» WHAT IS BEING ASKED:
Begin at the line below that has "of 130 participants" and stop after the line that has "Confidential 2". Please restate only those lines, word for word.

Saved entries
# # # # # # #

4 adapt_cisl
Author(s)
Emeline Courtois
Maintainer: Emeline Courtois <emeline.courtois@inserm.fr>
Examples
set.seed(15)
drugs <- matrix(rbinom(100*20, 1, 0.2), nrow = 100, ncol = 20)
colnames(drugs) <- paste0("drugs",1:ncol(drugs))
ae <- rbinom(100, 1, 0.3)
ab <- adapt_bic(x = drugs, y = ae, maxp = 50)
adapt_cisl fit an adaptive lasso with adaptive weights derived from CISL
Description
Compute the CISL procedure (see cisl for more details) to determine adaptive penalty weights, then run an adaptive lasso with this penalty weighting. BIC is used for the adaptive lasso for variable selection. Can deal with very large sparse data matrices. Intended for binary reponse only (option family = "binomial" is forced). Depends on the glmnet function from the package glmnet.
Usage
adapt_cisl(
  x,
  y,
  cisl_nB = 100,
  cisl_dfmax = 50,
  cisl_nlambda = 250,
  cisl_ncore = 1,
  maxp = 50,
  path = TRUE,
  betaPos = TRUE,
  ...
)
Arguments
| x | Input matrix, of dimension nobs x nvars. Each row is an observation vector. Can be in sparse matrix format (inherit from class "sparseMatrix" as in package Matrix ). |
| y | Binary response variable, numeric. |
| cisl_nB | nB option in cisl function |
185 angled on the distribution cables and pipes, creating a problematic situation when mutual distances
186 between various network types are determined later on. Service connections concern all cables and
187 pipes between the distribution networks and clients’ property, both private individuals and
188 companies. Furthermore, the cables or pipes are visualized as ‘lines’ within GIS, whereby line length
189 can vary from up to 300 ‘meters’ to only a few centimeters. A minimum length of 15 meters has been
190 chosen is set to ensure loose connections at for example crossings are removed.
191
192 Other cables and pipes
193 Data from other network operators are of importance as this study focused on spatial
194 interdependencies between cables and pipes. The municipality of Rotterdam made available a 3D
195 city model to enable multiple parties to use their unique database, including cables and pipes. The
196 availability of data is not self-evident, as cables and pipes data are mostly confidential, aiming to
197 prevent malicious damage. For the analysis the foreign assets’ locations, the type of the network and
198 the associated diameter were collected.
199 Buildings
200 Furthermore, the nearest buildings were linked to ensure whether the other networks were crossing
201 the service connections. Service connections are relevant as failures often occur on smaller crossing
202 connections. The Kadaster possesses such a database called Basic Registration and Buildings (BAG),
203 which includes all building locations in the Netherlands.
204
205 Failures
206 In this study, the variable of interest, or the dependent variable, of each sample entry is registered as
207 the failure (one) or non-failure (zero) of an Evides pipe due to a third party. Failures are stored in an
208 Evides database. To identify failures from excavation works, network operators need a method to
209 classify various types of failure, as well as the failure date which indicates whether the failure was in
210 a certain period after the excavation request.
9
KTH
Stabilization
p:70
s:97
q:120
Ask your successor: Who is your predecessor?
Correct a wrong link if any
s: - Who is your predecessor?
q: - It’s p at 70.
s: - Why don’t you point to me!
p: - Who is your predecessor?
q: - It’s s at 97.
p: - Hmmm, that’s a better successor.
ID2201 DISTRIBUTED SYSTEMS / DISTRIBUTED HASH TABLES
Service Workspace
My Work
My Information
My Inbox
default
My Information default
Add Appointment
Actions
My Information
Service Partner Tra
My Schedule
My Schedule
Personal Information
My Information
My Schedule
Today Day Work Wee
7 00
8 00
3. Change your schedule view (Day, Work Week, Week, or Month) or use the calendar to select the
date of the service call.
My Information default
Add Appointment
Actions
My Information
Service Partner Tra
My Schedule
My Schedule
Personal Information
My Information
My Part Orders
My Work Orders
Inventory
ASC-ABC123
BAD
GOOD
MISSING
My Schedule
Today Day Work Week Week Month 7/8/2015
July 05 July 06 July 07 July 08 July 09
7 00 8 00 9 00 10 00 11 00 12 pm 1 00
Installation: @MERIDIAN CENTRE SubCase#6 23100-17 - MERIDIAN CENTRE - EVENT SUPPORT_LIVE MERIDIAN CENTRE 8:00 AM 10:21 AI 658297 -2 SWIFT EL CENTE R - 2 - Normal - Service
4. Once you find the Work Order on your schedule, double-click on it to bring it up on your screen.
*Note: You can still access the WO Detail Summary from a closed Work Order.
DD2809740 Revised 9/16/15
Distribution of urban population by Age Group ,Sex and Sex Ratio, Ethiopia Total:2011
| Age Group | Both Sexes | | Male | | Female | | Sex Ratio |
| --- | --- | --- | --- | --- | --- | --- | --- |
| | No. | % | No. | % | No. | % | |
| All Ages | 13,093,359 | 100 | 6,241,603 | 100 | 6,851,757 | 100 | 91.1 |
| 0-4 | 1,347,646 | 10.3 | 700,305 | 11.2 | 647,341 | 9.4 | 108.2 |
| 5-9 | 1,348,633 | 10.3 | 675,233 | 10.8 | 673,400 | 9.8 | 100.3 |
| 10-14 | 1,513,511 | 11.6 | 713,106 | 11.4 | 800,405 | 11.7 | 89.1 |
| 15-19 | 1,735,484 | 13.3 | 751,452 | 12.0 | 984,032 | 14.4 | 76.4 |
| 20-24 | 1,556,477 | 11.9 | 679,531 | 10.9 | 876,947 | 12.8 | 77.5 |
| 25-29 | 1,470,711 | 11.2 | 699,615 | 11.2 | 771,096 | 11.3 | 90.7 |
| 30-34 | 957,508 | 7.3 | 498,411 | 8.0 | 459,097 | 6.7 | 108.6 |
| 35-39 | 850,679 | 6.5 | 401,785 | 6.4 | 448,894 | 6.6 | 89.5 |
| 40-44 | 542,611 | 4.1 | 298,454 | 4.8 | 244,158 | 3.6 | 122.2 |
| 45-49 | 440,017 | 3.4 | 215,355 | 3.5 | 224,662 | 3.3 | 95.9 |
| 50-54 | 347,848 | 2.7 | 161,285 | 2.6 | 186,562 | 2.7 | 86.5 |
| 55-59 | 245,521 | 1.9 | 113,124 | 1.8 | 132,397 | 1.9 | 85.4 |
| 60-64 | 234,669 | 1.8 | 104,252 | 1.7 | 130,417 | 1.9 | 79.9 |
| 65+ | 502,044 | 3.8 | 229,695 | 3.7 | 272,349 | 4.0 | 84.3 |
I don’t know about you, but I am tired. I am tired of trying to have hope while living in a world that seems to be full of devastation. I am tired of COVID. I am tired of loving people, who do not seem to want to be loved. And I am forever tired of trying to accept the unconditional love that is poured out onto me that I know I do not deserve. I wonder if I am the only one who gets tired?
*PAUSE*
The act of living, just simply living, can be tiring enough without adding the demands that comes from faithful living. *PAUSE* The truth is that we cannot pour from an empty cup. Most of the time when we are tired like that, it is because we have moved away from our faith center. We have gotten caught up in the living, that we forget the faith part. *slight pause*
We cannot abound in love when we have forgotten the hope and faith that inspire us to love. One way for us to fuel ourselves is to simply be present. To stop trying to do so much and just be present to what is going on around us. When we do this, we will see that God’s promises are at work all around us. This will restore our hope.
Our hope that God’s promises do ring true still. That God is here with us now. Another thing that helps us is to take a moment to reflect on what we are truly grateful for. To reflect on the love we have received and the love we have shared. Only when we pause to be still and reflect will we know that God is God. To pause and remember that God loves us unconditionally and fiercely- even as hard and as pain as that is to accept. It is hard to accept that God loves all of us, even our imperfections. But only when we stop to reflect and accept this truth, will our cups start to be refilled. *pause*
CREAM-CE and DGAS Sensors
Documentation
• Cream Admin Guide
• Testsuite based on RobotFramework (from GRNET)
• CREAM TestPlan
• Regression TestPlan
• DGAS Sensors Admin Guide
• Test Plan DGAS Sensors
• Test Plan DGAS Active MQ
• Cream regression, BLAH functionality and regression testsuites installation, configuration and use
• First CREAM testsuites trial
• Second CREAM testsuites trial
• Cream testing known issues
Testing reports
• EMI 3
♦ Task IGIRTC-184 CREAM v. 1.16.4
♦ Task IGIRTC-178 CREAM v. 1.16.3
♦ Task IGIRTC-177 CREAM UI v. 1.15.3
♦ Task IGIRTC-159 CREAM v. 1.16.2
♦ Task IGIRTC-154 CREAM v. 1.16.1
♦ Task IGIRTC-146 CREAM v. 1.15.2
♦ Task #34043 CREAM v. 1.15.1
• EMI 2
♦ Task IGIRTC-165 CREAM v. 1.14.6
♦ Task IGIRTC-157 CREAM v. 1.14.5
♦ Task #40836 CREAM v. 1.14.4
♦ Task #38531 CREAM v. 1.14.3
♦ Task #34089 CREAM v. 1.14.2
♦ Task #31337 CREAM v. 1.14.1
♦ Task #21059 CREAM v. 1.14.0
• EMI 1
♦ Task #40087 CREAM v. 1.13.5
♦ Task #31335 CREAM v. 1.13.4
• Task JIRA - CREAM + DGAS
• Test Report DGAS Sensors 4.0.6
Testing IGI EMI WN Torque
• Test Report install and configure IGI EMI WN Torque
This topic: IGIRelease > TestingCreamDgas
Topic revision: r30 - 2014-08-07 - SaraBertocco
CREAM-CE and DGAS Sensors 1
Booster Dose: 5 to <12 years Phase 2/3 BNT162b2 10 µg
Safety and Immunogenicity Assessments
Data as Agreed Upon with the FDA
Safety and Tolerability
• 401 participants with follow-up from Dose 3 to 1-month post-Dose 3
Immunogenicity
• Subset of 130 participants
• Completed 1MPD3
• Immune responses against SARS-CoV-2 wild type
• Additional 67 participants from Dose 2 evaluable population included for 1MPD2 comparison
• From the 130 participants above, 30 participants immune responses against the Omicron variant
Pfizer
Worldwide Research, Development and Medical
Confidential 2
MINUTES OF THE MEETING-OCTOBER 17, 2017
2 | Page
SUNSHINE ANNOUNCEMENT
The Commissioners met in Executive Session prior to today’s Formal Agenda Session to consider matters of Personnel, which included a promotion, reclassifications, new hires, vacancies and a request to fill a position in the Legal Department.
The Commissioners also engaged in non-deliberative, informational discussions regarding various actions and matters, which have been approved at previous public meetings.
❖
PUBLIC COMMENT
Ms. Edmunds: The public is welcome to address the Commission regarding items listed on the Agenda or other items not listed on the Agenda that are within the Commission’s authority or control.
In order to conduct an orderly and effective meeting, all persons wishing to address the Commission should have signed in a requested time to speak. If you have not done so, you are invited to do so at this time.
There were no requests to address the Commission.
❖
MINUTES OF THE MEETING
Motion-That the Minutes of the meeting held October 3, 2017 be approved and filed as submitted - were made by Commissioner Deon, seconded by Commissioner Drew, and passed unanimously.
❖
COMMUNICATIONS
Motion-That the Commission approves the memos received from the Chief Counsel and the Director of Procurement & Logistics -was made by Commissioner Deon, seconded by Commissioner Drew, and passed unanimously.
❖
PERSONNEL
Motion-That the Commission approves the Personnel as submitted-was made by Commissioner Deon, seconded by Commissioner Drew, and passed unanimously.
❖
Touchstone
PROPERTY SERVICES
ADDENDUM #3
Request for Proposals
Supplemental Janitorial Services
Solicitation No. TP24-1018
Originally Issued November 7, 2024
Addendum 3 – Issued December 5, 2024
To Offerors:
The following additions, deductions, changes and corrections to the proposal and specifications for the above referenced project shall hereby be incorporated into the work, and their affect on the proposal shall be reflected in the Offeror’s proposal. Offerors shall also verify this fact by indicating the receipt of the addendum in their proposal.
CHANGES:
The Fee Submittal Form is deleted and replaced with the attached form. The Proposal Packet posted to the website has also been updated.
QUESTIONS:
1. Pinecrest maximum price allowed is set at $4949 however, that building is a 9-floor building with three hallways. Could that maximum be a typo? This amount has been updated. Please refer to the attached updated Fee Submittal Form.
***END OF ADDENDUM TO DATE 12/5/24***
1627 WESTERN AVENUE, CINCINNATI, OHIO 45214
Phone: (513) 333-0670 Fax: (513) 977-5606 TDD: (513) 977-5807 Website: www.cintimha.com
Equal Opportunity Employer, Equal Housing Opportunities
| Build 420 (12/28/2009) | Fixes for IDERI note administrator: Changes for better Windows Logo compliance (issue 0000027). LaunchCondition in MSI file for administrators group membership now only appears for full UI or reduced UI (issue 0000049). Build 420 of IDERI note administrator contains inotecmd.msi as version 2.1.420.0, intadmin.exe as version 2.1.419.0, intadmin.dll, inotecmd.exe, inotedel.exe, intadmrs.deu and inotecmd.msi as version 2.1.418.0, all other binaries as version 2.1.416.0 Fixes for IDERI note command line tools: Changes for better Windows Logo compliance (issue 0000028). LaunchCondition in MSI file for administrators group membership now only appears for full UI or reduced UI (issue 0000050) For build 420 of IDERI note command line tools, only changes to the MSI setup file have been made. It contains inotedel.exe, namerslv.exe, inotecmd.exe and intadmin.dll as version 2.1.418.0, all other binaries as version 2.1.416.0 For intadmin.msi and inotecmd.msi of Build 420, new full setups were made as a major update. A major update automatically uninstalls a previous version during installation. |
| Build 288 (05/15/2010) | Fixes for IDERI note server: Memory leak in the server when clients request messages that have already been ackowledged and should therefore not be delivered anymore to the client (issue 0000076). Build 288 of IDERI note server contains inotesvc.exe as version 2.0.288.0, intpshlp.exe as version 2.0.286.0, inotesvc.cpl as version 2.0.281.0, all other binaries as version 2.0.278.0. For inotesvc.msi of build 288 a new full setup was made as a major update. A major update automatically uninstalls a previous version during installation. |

# # # # # # #

» OUTPUT FOR THIS EXERCISE:
• Subset of 130 participants
• Completed 1MPD3
• Immune responses against SARS-CoV-2 wild type
• Additional 67 participants from Dose 2 evaluable population included for 1MPD2 comparison
• From the 130 participants above, 30 participants immune responses against the Omicron variant
Pfizer
Worldwide Research, Development and Medical
Confidential 2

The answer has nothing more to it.